__CONSEGNA__
Trascrivi parola per parola il brano sull'industria videoludica giapponese da "Nostalgia canaglia" a "di un tempo.".

__BRANO DA LEGGERE__
• • • •
Non ci è andato leggero, non in termini di linguaggio sempre composto, ma come concetti veri e propri, spesso duri e non viziati da logiche di marketing e comunicazione. Così duri da scusarsi con i giornalisti/programmatori giapponesi presenti, perché sappiamo fin troppo bene come questa cultura sia attenta e rispettosa dei modi di comportamento, forse in maniera perfino eccessiva, e poco incline a fare/ricevere critiche così dirette.
Nostalgia canaglia
Ad ogni modo secondo Inafune l'industria videoludica giapponese sta annaspando perché non ha una visione "aperta" e non sviluppa titoli avendo in mente un pubblico globale ed è caratterizzata da una chiusura mentale molto pericolosa. Le manca il concetto di voler raggiungere la vittoria, il lottare per un obiettivo e non ha l'umiltà di accettare di essere stata "sconfitta" e sorpassata, fattori che rappresentano l'unica maniera per ricominciare da capo e tornare ai fasti di un tempo.
• • • •
__DATI ARCHIVIATI__
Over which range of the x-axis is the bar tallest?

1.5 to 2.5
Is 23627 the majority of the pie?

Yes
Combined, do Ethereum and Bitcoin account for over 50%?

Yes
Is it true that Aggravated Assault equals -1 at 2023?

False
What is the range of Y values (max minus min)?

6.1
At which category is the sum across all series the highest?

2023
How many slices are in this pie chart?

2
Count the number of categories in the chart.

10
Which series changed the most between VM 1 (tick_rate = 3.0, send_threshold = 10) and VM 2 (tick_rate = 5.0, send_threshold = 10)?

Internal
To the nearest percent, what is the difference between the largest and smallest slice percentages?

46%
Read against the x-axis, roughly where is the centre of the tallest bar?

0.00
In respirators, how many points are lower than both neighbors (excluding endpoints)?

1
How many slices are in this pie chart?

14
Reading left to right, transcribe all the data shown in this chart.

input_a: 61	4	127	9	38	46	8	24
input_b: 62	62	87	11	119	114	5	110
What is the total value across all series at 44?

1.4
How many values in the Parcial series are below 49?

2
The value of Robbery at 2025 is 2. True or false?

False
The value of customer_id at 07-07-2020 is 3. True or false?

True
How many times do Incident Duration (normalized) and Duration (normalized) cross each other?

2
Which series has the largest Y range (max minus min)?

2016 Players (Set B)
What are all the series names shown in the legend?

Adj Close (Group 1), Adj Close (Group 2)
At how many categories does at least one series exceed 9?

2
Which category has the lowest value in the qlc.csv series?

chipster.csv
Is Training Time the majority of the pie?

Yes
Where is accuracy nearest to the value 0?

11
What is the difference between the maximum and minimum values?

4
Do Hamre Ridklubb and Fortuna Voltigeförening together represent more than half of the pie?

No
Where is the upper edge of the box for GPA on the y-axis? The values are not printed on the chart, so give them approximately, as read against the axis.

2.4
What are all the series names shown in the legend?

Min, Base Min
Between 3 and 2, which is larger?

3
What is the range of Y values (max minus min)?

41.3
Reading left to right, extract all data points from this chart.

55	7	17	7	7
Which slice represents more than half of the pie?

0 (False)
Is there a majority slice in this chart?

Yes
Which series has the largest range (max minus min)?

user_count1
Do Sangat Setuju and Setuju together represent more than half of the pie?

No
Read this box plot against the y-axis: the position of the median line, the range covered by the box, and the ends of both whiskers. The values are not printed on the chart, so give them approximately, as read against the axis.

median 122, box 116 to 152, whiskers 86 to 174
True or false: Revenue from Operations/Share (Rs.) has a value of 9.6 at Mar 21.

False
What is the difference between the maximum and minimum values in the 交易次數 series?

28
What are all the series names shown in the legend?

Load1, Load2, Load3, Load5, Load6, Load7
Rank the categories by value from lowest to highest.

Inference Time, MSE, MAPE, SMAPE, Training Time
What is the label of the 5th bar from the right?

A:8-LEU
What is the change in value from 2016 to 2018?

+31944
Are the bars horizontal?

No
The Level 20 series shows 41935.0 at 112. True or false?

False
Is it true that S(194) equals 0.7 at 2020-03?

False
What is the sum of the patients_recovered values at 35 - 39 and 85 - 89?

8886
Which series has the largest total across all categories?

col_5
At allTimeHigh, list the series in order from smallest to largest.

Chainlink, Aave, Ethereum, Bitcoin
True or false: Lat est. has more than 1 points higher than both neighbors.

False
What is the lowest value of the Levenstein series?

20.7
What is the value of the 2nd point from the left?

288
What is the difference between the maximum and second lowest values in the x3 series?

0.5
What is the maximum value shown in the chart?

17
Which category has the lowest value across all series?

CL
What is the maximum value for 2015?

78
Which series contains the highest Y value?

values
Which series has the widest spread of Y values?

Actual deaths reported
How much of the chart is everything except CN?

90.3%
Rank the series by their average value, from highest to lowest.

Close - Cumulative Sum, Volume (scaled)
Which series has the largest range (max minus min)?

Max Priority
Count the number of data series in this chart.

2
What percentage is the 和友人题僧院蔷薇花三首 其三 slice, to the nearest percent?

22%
• • • •
__RISPOSTA__
Nostalgia canaglia
Ad ogni modo secondo Inafune l'industria videoludica giapponese sta annaspando perché non ha una visione "aperta" e non sviluppa titoli avendo in mente un pubblico globale ed è caratterizzata da una chiusura mentale molto pericolosa. Le manca il concetto di voler raggiungere la vittoria, il lottare per un obiettivo e non ha l'umiltà di accettare di essere stata "sconfitta" e sorpassata, fattori che rappresentano l'unica maniera per ricominciare da capo e tornare ai fasti di un tempo.